======== DATASET RECORDS
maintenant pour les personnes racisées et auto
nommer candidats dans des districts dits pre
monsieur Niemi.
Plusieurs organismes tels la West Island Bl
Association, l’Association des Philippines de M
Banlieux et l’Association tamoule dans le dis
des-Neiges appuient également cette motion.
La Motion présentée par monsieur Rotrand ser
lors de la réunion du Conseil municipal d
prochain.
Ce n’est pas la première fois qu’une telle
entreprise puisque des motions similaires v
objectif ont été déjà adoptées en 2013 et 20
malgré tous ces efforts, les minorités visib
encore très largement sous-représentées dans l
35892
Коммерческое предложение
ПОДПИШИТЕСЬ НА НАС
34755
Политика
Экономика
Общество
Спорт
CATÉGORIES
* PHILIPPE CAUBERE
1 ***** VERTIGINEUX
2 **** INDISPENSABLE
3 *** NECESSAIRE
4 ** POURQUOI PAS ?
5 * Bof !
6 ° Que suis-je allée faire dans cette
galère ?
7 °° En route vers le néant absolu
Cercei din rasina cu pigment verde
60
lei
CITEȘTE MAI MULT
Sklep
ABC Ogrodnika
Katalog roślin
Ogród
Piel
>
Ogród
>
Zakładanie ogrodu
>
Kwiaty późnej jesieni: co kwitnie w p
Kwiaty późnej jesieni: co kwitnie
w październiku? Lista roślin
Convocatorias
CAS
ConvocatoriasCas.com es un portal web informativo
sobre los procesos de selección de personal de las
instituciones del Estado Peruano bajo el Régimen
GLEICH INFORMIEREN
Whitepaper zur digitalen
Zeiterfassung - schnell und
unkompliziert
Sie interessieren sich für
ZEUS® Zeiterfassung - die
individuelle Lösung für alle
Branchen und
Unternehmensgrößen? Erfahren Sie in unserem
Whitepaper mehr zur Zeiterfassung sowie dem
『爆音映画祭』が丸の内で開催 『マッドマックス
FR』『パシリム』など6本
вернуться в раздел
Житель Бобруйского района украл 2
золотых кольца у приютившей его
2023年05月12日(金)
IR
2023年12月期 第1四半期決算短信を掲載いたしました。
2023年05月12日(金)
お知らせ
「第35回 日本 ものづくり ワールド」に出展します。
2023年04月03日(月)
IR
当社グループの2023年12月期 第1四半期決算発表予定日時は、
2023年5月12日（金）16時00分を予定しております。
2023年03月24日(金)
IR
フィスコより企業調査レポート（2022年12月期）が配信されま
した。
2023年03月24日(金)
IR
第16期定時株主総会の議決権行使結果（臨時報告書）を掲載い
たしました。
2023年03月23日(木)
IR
================
# DIRECTIVE
Lines holding the word "dans" are the answer; copy every one from the records above.

# REPLY
nommer candidats dans des districts dits pre
Banlieux et l’Association tamoule dans le dis
encore très largement sous-représentées dans l
6 ° Que suis-je allée faire dans cette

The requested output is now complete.